Echoing a little bit what Sebastian already said, I believe there are
two sides to this again:
- color management in the traditional sense
- modern standardised display technology

It was perhaps too harsh to say that generic Wayland compositors cannot
use enum-based color-related UAPI. Sometimes they could, sometimes it
won't be good enough.

Traditional color management assumes that no two monitors are the same,
even if they are the same make, model, and manufacturing batch, and are
driven exactly the same way. Hence, all monitors may require
calibration (adjusting monitor knobs), and/or they may require
profiling (measuring the light emission with a special hardware device
designed for that). Also the viewing environment has an effect.

For profiling to be at all meaningful, calibration must be fixed. This
means that there must be no dynamic on-the-fly adaptation done in the
monitor, in the display hardware, or in the kernel. That is a tall
order that I guess is going to be less and less achievable, especially
with HDR monitors.

The other side is where the end user trusts the standards, and trusts
that the drivers and the hardware do what they are specified to do.
This is where you can trust that the monitor does the tone-mapping magic
right.

Weston needs to support both approaches, because we want to prove our
new approach to traditional color management, but we also want to
support HDR, and if possible, do both at the same time. Doing both at
the same time is what we think foremost, because it's also the hardest
thing to achieve. If that can be done, then everything else works out
too.

However, this should not exclude the possibility to trust standards and
monitor magic, when the end user wants it.

It's also possible that a monitor simply doesn't support a mode that
would enable fully color managed HDR, so Weston will need to be able to
drive monitors with e.g. BT.2020/PQ data eventually. It's just not the
first goal we have.

This debate is a little bit ironic. The Wayland approach to traditional
color management is that end users should trust the display server to
do the right thing, where before people only trusted the individual
apps using a specific CMS implementation.
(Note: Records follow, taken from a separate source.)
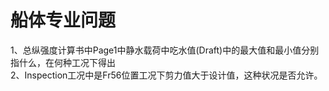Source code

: # 船体专业问题
1、总纵强度计算书中Page1中静水载荷中吃水值(Draft)中的最大值和最小值分别指什么，在何种工况下得出  
2、Inspection工况中是Fr56位置工况下剪力值大于设计值，这种状况是否允许。  

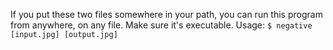 If you put these two files somewhere in your path, you can run this program from anywhere, on any file. Make sure it's executable. Usage: `$ negative [input.jpg] [output.jpg]`
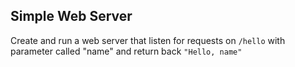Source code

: ## Simple Web Server
Create and run a web server that listen for requests on ``/hello`` with
parameter called "name" and return back ``"Hello, name"``

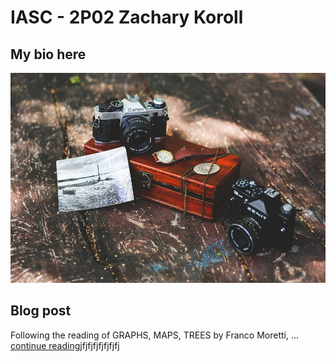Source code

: # IASC - 2P02 Zachary Koroll

## My bio here 

![](images/Can.jpg)

## Blog post

Following the reading of GRAPHS, MAPS, TREES by Franco Moretti, ... [continue reading](Blog)jfjfjfjfjfjfjfj

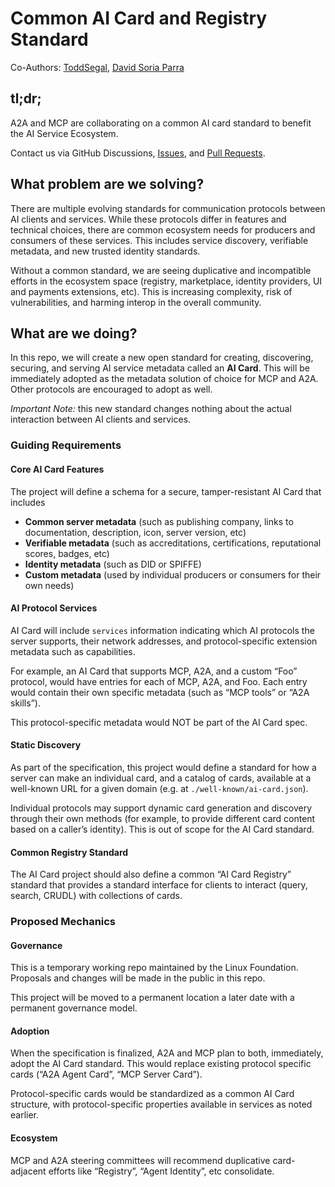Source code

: # Common AI Card and Registry Standard
Co-Authors: [ToddSegal](https://github.com/ToddSegal), [David Soria Parra](https://github.com/dsp-ant) 

## tl;dr;
A2A and MCP are collaborating on a common AI card standard to benefit the AI Service Ecosystem. 

Contact us via GitHub Discussions, [Issues](https://github.com/Agent-Card/ai-card/issues), and [Pull Requests](https://github.com/Agent-Card/ai-card/pulls). 

## What problem are we solving?
There are multiple evolving standards for communication protocols between AI clients and services. While these protocols differ in features and technical choices, there are common ecosystem needs for producers and consumers of these services. This includes service discovery, verifiable metadata, and new trusted identity standards. 

Without a common standard, we are seeing duplicative and incompatible efforts in the ecosystem space (registry, marketplace, identity providers, UI and payments extensions, etc). This is increasing complexity, risk of vulnerabilities, and harming interop in the overall community. 

## What are we doing?
In this repo, we will create a new open standard for creating, discovering, securing, and serving AI service metadata called an **AI Card**. This will be immediately adopted as the metadata solution of choice for MCP and A2A. Other protocols are encouraged to adopt as well. 

*Important Note:* this new standard changes nothing about the actual interaction between AI clients and services. 

### Guiding Requirements

#### Core AI Card Features
The project will define a schema for a secure, tamper-resistant AI Card that includes 

* **Common server metadata** (such as publishing company, links to documentation, description, icon, server version, etc)
* **Verifiable metadata** (such as accreditations, certifications, reputational scores, badges, etc)
* **Identity metadata** (such as DID or SPIFFE)
* **Custom metadata** (used by individual producers or consumers for their own needs)

#### AI Protocol Services
AI Card will include `services` information indicating which AI protocols the server supports, their network addresses, and protocol-specific extension metadata such as capabilities. 

For example, an AI Card that supports MCP, A2A, and a custom “Foo” protocol, would have entries for each of MCP, A2A, and Foo. Each entry would contain their own specific metadata (such as “MCP tools” or “A2A skills”). 

This protocol-specific metadata would NOT be part of the AI Card spec. 

#### Static Discovery
As part of the specification, this project would define a standard for how a server can make an individual card, and a catalog of cards, available at a well-known URL for a given domain (e.g. at `./well-known/ai-card.json`). 

Individual protocols may support dynamic card generation and discovery through their own methods (for example, to provide different card content based on a caller’s identity). This is out of scope for the AI Card standard. 

#### Common Registry Standard

The AI Card project should also define a common “AI Card Registry” standard that provides a standard interface for clients to interact (query, search, CRUDL) with collections of cards. 

### Proposed Mechanics

#### Governance
This is a temporary working repo maintained by the Linux Foundation. Proposals and changes will be made in the public in this repo. 

This project will be moved to a permanent location a later date with a permanent governance model. 

#### Adoption
When the specification is finalized, A2A and MCP plan to both, immediately, adopt the AI Card standard. This would replace existing protocol specific cards (“A2A Agent Card”, “MCP Server Card”). 

Protocol-specific cards would be standardized as a common AI Card structure, with protocol-specific properties available in services as noted earlier. 

#### Ecosystem
MCP and A2A steering committees will recommend duplicative card-adjacent efforts like “Registry”, “Agent Identity”, etc consolidate. 


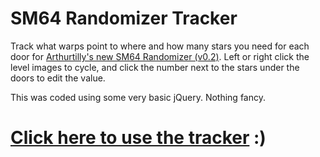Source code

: # SM64 Randomizer Tracker

Track what warps point to where and how many stars you need for each door for [Arthurtilly's new SM64 Randomizer (v0.2)](https://www.youtube.com/channel/UCZlx3kACdwXH1G58ffzn7_g). Left or right click the level images to cycle, and click the number next to the stars under the doors to edit the value. 

This was coded using some very basic jQuery. Nothing fancy. 

# [Click here to use the tracker](http://loohhoo.com/rando/) :)
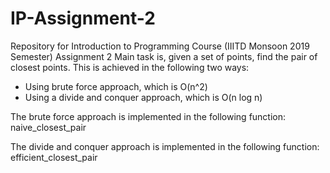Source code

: # IP-Assignment-2
Repository for Introduction to Programming Course (IIITD Monsoon 2019 Semester) Assignment 2
Main task is, given a set of points, find the pair of closest points.
This is achieved in the following two ways:
- Using brute force approach, which is O(n^2)
- Using a divide and conquer approach, which is O(n log n)

The brute force approach is implemented in the following function:
naive_closest_pair

The divide and conquer approach is implemented in the following function:
efficient_closest_pair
The display server was the
untrusted one that should just get out of the way and not touch
anything. Now I'm arguing that I don't want to trust monitor magic, who
knows what atrocities it does to my picture! But take the next logical
step, and one would be arguing that end users should trust also
monitors to do the right thing. :-)

The above has two catches:

- Do you actually trust hardware manufacturers and marketers and EDID?
  Monitors have secret sauce you can't inspect nor change.

- You feed a single video stream to a monitor, in a single format,
  encoding and color space. The display server OTOH gets an arbitrary
  number of input video streams in arbitrary formats, encodings, and
  color spaces, and it needs to composite them into one.
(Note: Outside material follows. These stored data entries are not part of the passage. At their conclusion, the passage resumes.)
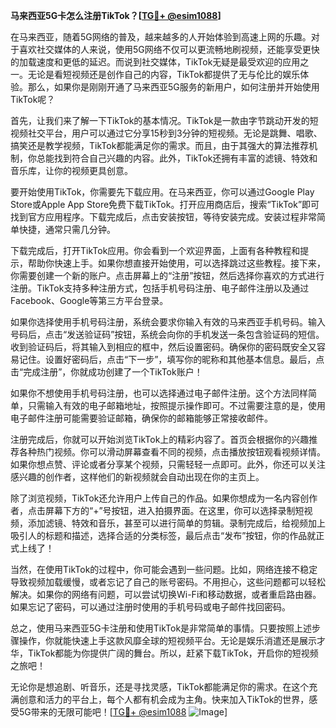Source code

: **马来西亚5G卡怎么注册TikTok？[[TG💪+ @esim1088](https://t.me/s/esim1088)]**

在马来西亚，随着5G网络的普及，越来越多的人开始体验到高速上网的乐趣。对于喜欢社交媒体的人来说，使用5G网络不仅可以更流畅地刷视频，还能享受更快的加载速度和更低的延迟。而说到社交媒体，TikTok无疑是最受欢迎的应用之一。无论是看短视频还是创作自己的内容，TikTok都提供了无与伦比的娱乐体验。那么，如果你是刚刚开通了马来西亚5G服务的新用户，如何注册并开始使用TikTok呢？

首先，让我们来了解一下TikTok的基本情况。TikTok是一款由字节跳动开发的短视频社交平台，用户可以通过它分享15秒到3分钟的短视频。无论是跳舞、唱歌、搞笑还是教学视频，TikTok都能满足你的需求。而且，由于其强大的算法推荐机制，你总能找到符合自己兴趣的内容。此外，TikTok还拥有丰富的滤镜、特效和音乐库，让你的视频更具创意。

要开始使用TikTok，你需要先下载应用。在马来西亚，你可以通过Google Play Store或Apple App Store免费下载TikTok。打开应用商店后，搜索“TikTok”即可找到官方应用程序。下载完成后，点击安装按钮，等待安装完成。安装过程非常简单快捷，通常只需几分钟。

下载完成后，打开TikTok应用。你会看到一个欢迎界面，上面有各种教程和提示，帮助你快速上手。如果你想直接开始使用，可以选择跳过这些教程。接下来，你需要创建一个新的账户。点击屏幕上的“注册”按钮，然后选择你喜欢的方式进行注册。TikTok支持多种注册方式，包括手机号码注册、电子邮件注册以及通过Facebook、Google等第三方平台登录。

如果你选择使用手机号码注册，系统会要求你输入有效的马来西亚手机号码。输入号码后，点击“发送验证码”按钮，系统会向你的手机发送一条包含验证码的短信。收到验证码后，将其输入到相应的框中，然后设置密码。确保你的密码既安全又容易记住。设置好密码后，点击“下一步”，填写你的昵称和其他基本信息。最后，点击“完成注册”，你就成功创建了一个TikTok账户！

如果你不想使用手机号码注册，也可以选择通过电子邮件注册。这个方法同样简单，只需输入有效的电子邮箱地址，按照提示操作即可。不过需要注意的是，使用电子邮件注册可能需要验证邮箱，确保你的邮箱能够正常接收邮件。

注册完成后，你就可以开始浏览TikTok上的精彩内容了。首页会根据你的兴趣推荐各种热门视频。你可以滑动屏幕查看不同的视频，点击播放按钮观看视频详情。如果你想点赞、评论或者分享某个视频，只需轻轻一点即可。此外，你还可以关注感兴趣的创作者，这样他们的新视频就会自动出现在你的主页上。

除了浏览视频，TikTok还允许用户上传自己的作品。如果你想成为一名内容创作者，点击屏幕下方的“+”号按钮，进入拍摄界面。在这里，你可以选择录制短视频，添加滤镜、特效和音乐，甚至可以进行简单的剪辑。录制完成后，给视频加上吸引人的标题和描述，选择合适的分类标签，最后点击“发布”按钮，你的作品就正式上线了！

当然，在使用TikTok的过程中，你可能会遇到一些问题。比如，网络连接不稳定导致视频加载缓慢，或者忘记了自己的账号密码。不用担心，这些问题都可以轻松解决。如果你的网络有问题，可以尝试切换Wi-Fi和移动数据，或者重启路由器。如果忘记了密码，可以通过注册时使用的手机号码或电子邮件找回密码。

总之，使用马来西亚5G卡注册和使用TikTok是非常简单的事情。只要按照上述步骤操作，你就能快速上手这款风靡全球的短视频平台。无论是娱乐消遣还是展示才华，TikTok都能为你提供广阔的舞台。所以，赶紧下载TikTok，开启你的短视频之旅吧！

无论你是想追剧、听音乐，还是寻找灵感，TikTok都能满足你的需求。在这个充满创意和活力的平台上，每个人都有机会成为主角。快来加入TikTok的世界，感受5G带来的无限可能吧！[[TG💪+ @esim1088](https://t.me/s/esim1088) ![Image](https://i.postimg.cc/4NQfJmqS/Snipaste-2025-05-13-00-14-12.png)]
Composition is hard. It's not enough to know what kind of signals you
take in and what kind of signal you must output. You also need to know
what the end user wants from the result: the render intent.

Even if we trust the monitor magic to do the right thing in
interpreting and displaying our output signal, we still need to know
what the end user wants from the composition, and we need to control
the composition formula to achieve that.

TL;DR:

I would summarise my comments so far into these:

- Telling the kernel the color spaces and letting it come up with
  whatever color transformation formula from those is not enough,
  because it puts the render intent policy decision in the kernel.
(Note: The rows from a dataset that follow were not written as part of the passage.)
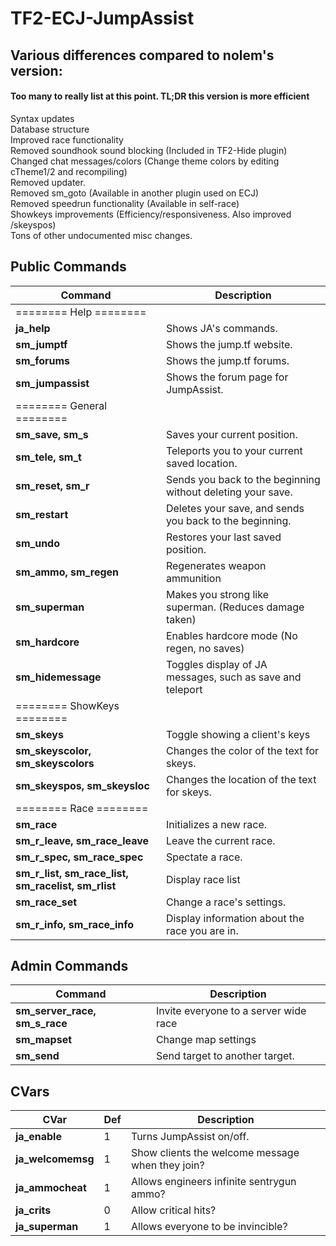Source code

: # TF2-ECJ-JumpAssist

## Various differences compared to nolem's version:
#### Too many to really list at this point. TL;DR this version is more efficient
  
Syntax updates  
Database structure  
Improved race functionality  
Removed soundhook sound blocking (Included in TF2-Hide plugin)  
Changed chat messages/colors (Change theme colors by editing cTheme1/2 and recompiling)  
Removed updater.  
Removed sm_goto (Available in another plugin used on ECJ)  
Removed speedrun functionality (Available in self-race)  
Showkeys improvements (Efficiency/responsiveness. Also improved /skeyspos)  
Tons of other undocumented misc changes.  
  
## Public Commands
Command | Description
--------| -----------
======== Help ======== |  
**ja_help** | Shows JA's commands.  
**sm_jumptf** | Shows the jump.tf website.  
**sm_forums** | Shows the jump.tf forums.  
**sm_jumpassist** | Shows the forum page for JumpAssist. 
======== General ======== |  
**sm_save, sm_s** | Saves your current position.   
**sm_tele, sm_t** | Teleports you to your current saved location.   
**sm_reset, sm_r** | Sends you back to the beginning without deleting your save.  
**sm_restart** | Deletes your save, and sends you back to the beginning.  
**sm_undo** | Restores your last saved position.  
**sm_ammo, sm_regen** | Regenerates weapon ammunition  
**sm_superman** | Makes you strong like superman. (Reduces damage taken)  
**sm_hardcore** | Enables hardcore mode (No regen, no saves)  
**sm_hidemessage** | Toggles display of JA messages, such as save and teleport
======== ShowKeys ======== |  
**sm_skeys** | Toggle showing a client's keys  
**sm_skeyscolor, sm_skeyscolors** | Changes the color of the text for skeys.  
**sm_skeyspos, sm_skeysloc** | Changes the location of the text for skeys.  
======== Race ======== |  
**sm_race** | Initializes a new race.  
**sm_r_leave, sm_race_leave** | Leave the current race.  
**sm_r_spec, sm_race_spec** | Spectate a race.  
**sm_r_list, sm_race_list, sm_racelist, sm_rlist** | Display race list  
**sm_race_set** | Change a race's settings.  
**sm_r_info, sm_race_info** | Display information about the race you are in.  
  
## Admin Commands  
Command | Description
--------|------------
**sm_server_race, sm_s_race** | Invite everyone to a server wide race  
**sm_mapset** | Change map settings  
**sm_send** | Send target to another target.  

## CVars
CVar | Def | Description  
-----|---------|--------  
**ja_enable** | 1 | Turns JumpAssist on/off.  
**ja_welcomemsg** | 1 | Show clients the welcome message when they join?  
**ja_ammocheat** | 1 | Allows engineers infinite sentrygun ammo?  
**ja_crits** | 0 | Allow critical hits?  
**ja_superman** | 1 | Allows everyone to be invincible?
- Telling the kernel what color transformations need to be done is
  good, if it is clearly defined.

- Using an enum-based UAPI to tell the kernel what color
  transformations needs to be done (e.g. which EOTF or EOTF^-1 to apply
  at a step in the abstract pipeline) is very likely ok for many
  Wayland compositors in most cases, but may not be sufficient for all
  use cases. Of course, one is always bound by what hardware can do, so
  not a big deal.

- You may need to define mutually exclusive KMS properties (referring
  to my email in another branch of this email tree).

- I'm not sure I (we?) can meaningfully review things like "SDR boost"
  property until we know ourselves how to composite different types of
  content together. Maybe someone else could.

Does this help or raise thoughts?

The work on Weston CM&HDR right now is aiming to get it up to a point
where we can start nicely testing different compositing approaches and
methods and parameters, and I expect that will also feed back into the
Wayland CM&HDR protocol design as well.